> **YOUR ASSIGNMENT**: The entries below are to be written out exactly, with no images included.

↓↓↓

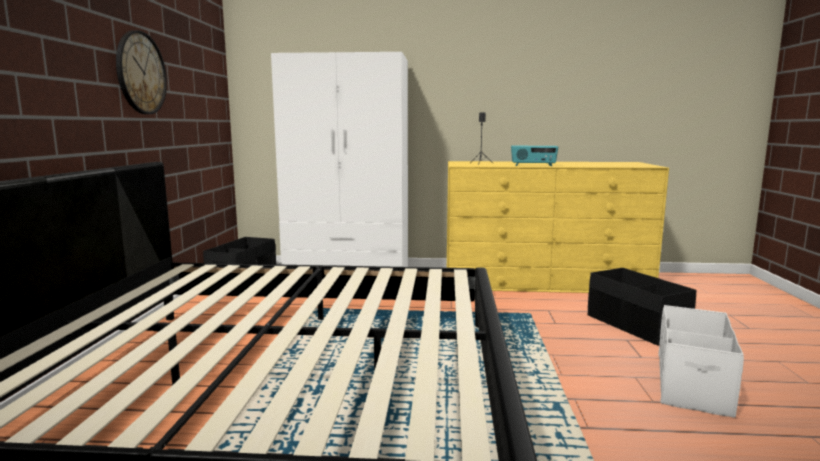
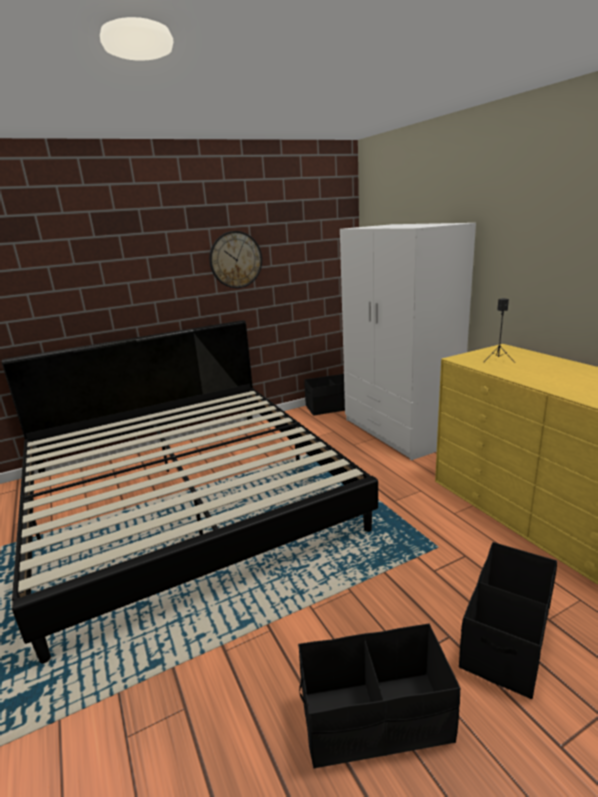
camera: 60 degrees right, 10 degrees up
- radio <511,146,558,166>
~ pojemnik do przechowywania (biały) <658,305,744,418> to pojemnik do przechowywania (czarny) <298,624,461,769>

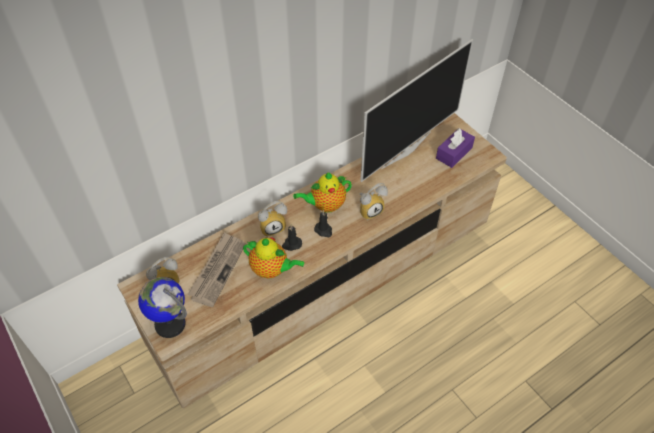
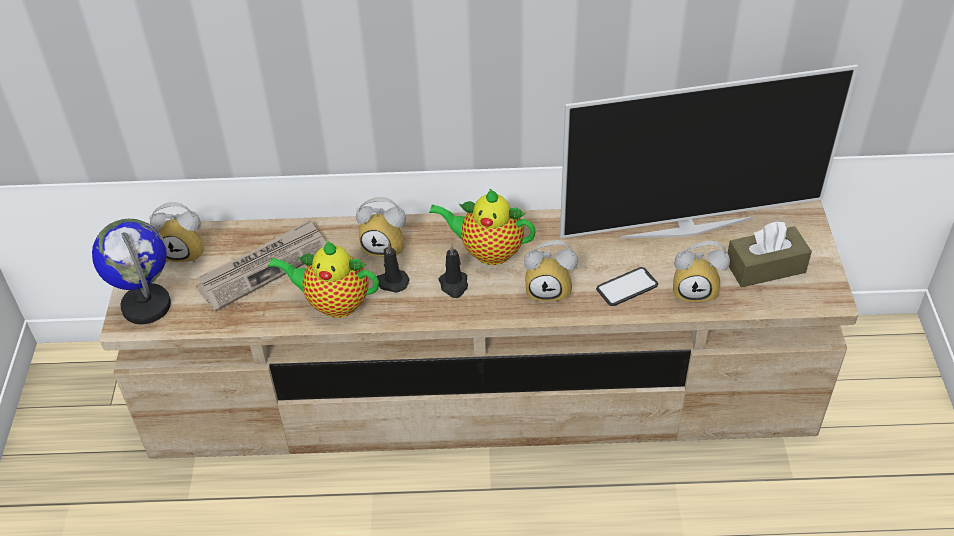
camera: 35 degrees right, 5 degrees down
~ pudełko chusteczek (fioletowy) <436,128,475,168> to pudełko chusteczek (brązowy) <728,221,812,287>
~ imbryk <243,237,304,279> = <268,241,379,318> 135 degrees clockwise
+ budzik <673,241,730,303>
+ telefon <596,267,658,306>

↑↑↑

> **ANSWER TO THE EXERCISE**:
camera: 60 degrees right, 10 degrees up
- radio <511,146,558,166>
~ pojemnik do przechowywania (biały) <658,305,744,418> to pojemnik do przechowywania (czarny) <298,624,461,769>

camera: 35 degrees right, 5 degrees down
~ pudełko chusteczek (fioletowy) <436,128,475,168> to pudełko chusteczek (brązowy) <728,221,812,287>
~ imbryk <243,237,304,279> = <268,241,379,318> 135 degrees clockwise
+ budzik <673,241,730,303>
+ telefon <596,267,658,306>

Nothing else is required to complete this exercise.